■ 取り組む課題 ■
A – さんまの焼き方についての文章では、フライパンで焼くときは冷たいフライパンから弱火〜中弱火でじっくり焼くよう勧めている。文章が挙げる理由を一〜三文で説明すること。
B – さんまの焼き方についての文章をもとに、次の問いに答えること。
(i) 魚焼きグリルは、さんまを入れる前にどの火加減で何分ほど予熱するとされているか。
(ii) 熱源が網の両サイドにある場合、さんまはどこに置くのが正解とされているか。
(iii) 両面焼きのグリルでは、ひっくり返さずに何分ほど焼けばよいとされているか。
C – さんまの焼き方についての文章の続きを、最後の文の後から書くこと。

===== 提示された文章

化粧塩のやり方は簡単で、まず塩を多めにお皿や容器に入れておきます。そこにさんまの尻尾やヒレを押し付けるようにして塩をまんべんなく付けていきましょう。

このテクニックは他の魚でも同じように使えます。手軽に見た目をワンランクアップできるので、ぜひ覚えておきましょう。

さんまの上手な焼き方

秋刀魚の塩焼き
ここまでで下準備は完了です。

あとは焼くだけですが、焼き方にもコツがあります。このコツを抑えることで身崩れや皮がボロボロになってしまう、焦げや半生などの失敗を防ぐことができるので、焼く前にしっかりと覚えておきましょう!

魚焼きグリルは余熱とさんまの位置が肝心

さんまを魚焼きグリルで焼くとき、冷たいグリルに入れていませんか?これはパサパサとした焼き上がりの原因につながります。

冷たいグリルからじわじわ焼いてしまうと、余分な水分だけではなく必要な水分まで抜けてパサパサとした焼き上がりになってしまいます。

これを防ぐには、さんまを入れる前にグリルを強火で3〜5分ほど予熱してしっかりと温めておきましょう。さんまは高温で一気に表面を焼き固めることで、水分が抜けすぎてパサパサになるのを防げます

魚焼きグリルで焼くときのもう一つのポイントは、さんまを置く位置です。魚焼きグリルの熱源はコンロによって網の両サイドまたは中央にありますが、さんまはちょうど熱源の近くに来るように置きましょう。

つまり、両サイドに熱源がある場合は網の中央ではなく、端の方にさんまを置くのが正解です。熱源が遠いとやはり表面が早く焼き固まらずに、水分が抜けすぎてパサパサとした焼き上がりになってしまうのです。

魚焼きグリルの場合、しっかりと予熱したグリルに入れたら強めの中火で焼いていきましょう。片面焼きなら5〜7分で焼き目がつくので、ひっくり返してもう5〜7分焼いて焼き上がります。

両面焼きの場合はひっくり返さずに10分ほど焼けば、プリッとふっくらとしたおいしいさんまが焼き上がりますよ。

フライパンで焼くコツはじっくり時間をかけること

魚焼きグリルがなかったり、後片付けが面倒で魚焼きグリルを使いたくない場合はフライパンを使うと手軽に焼けます。

フライパンで焼くときのコツはまず、フライパン用の魚焼きシートを使うことです。さんまの皮は剥がれやすいので、そのままフライパンで焼くとどうしても皮がフライパンにくっついて剥がれてしまいます。

フライパン用の魚焼きシートは特殊なコーティングがされているので、油をひかなくても皮がくっつかず、きれいに焼けますよ。フライパンの油残りや焦げ付きもほとんどないので、洗うときも簡単です。

次に、フライパンで焼くときは冷たいフライパンから弱火〜中弱火でじっくりと焼くことがコツです。

魚焼きグリルでは予熱と強めの中火で焼くのに?と思うかもしれませんが、網焼きと違ってフライパンの場合はフライパンが触れている表面だけ高温になりやすく、火が強いと中に火が通るまでに表面が黒焦げになってしまうのです。

このため、フライパンでは弱火でじっくり火を入れていきましょう。目安としては、片面7〜8分焼いて焼き色がついたらひっくり返してもう7〜8分焼きます。両面にきれいな焼き色がついたら完成です。

==========
===== 表示された情報

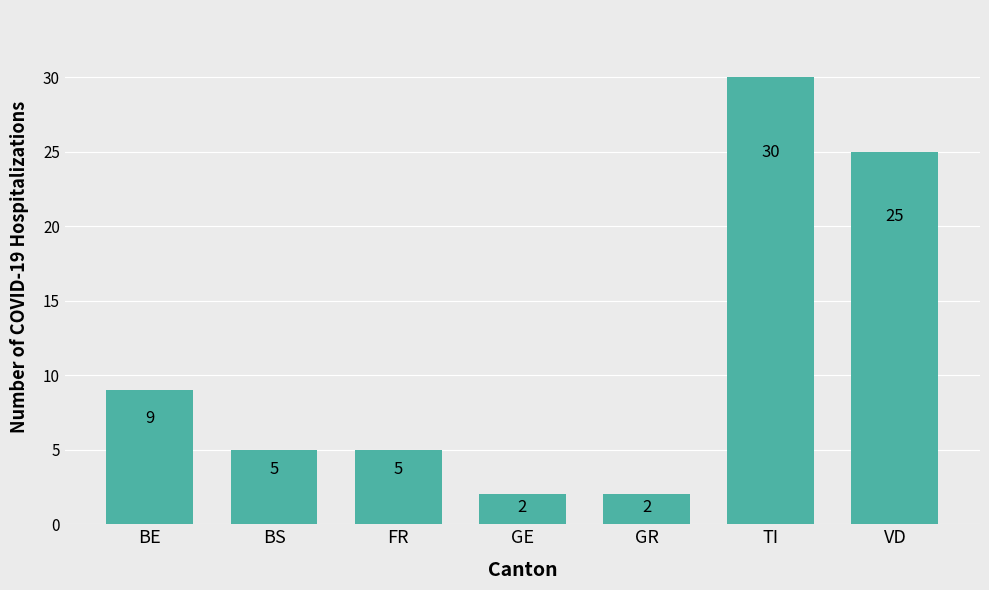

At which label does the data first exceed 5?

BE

==========
===== 表示された情報

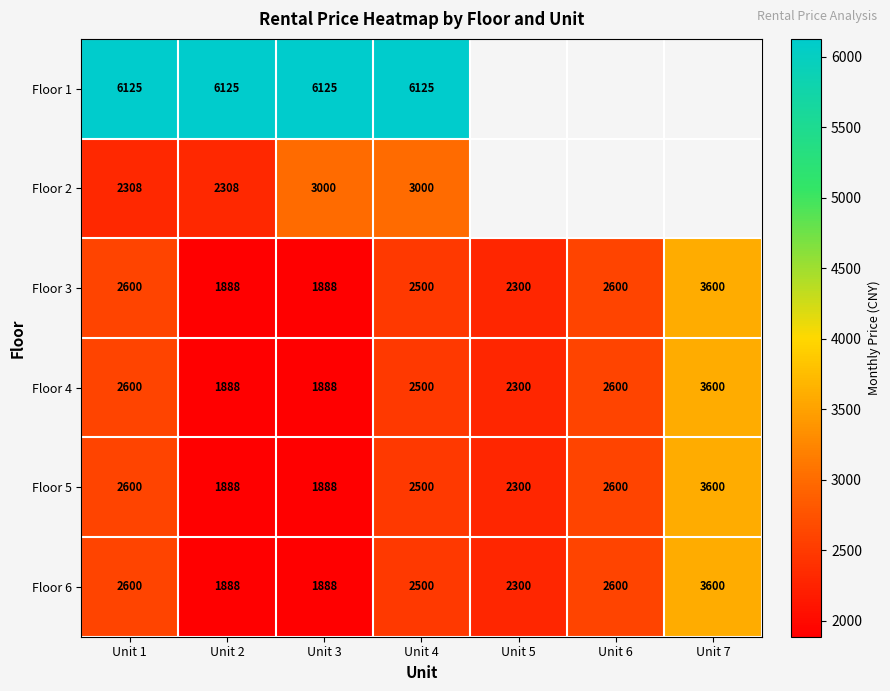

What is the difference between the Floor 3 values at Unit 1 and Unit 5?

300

==========

■ 課題ごとの解答 ■
A – 網焼きと違い、フライパンでは触れている表面だけが高温になりやすい。そのため火が強いと、中に火が通る前に表面が黒焦げになってしまう。

B –
(i) 強火で3〜5分ほど予熱する。
(ii) 網の中央ではなく、端の方に置く。
(iii) 10分ほど焼けばよい。

C –
フライパンで焼いたさんまは魚焼きグリルのような皮のパリパリ感はありませんが、後片付けが簡単で気軽に焼けるのでおすすめです。

トースターは焼き加減をこまめに確認して

魚焼きグリルは使いたくないけれど皮のパリパリ感はほしい、という場合はオーブントースターを使うのもおすすめです。

オーブントースターを使う場合もしっかりと予熱で温めておくのがぱさつかずに焼くコツです。

また、オーブントースターでは網に直接さんまを乗せてしまうと落ちた脂が下側のヒーターに触れてとても危険です。下側にヒーターがない場合でも皮が網にくっついてしまうので、オーブントースターを使う場合は必ず天板の上にホイルを敷いてからさんまを乗せるようにしてくださいね。

このとき、フライパン用の魚焼きシートをホイル代わりに使ったり、アルミホイルに油を塗っておくとくっつかずに焼けますよ。オーブン用のクッキングペーパーは温度の高いオーブントースターでは燃えてしまう危険性が高いので、絶対にやめてください。

オーブントースターで焼くときは、機種によって焼き加減が異なるので様子を見ながら10分ほど焼きましょう。使い終わったあとのトースターは庫内に脂や汁が残っていると臭いの原因となってしまいます。他の料理にも臭いが移ってしまうので、早めに庫内を掃除してくださいね。

七輪で焼けば極上の美味しさに!

さんまを七輪で焼いている
手間を惜しまず最高の焼きさんまを食べたい!という場合は、七輪で焼くのが最もおすすめです。

炭と七輪自体が発する遠赤外線でじっくりと焼いたさんまは外はパリパリ、中はふっくらジューシーな焼き上がりで、魚焼きグリルとはひと味もふた味も違う味わいになりますよ。

七輪で焼く場合のコツは、まずさんまがすっぽりと入るサイズの七輪を使うことです。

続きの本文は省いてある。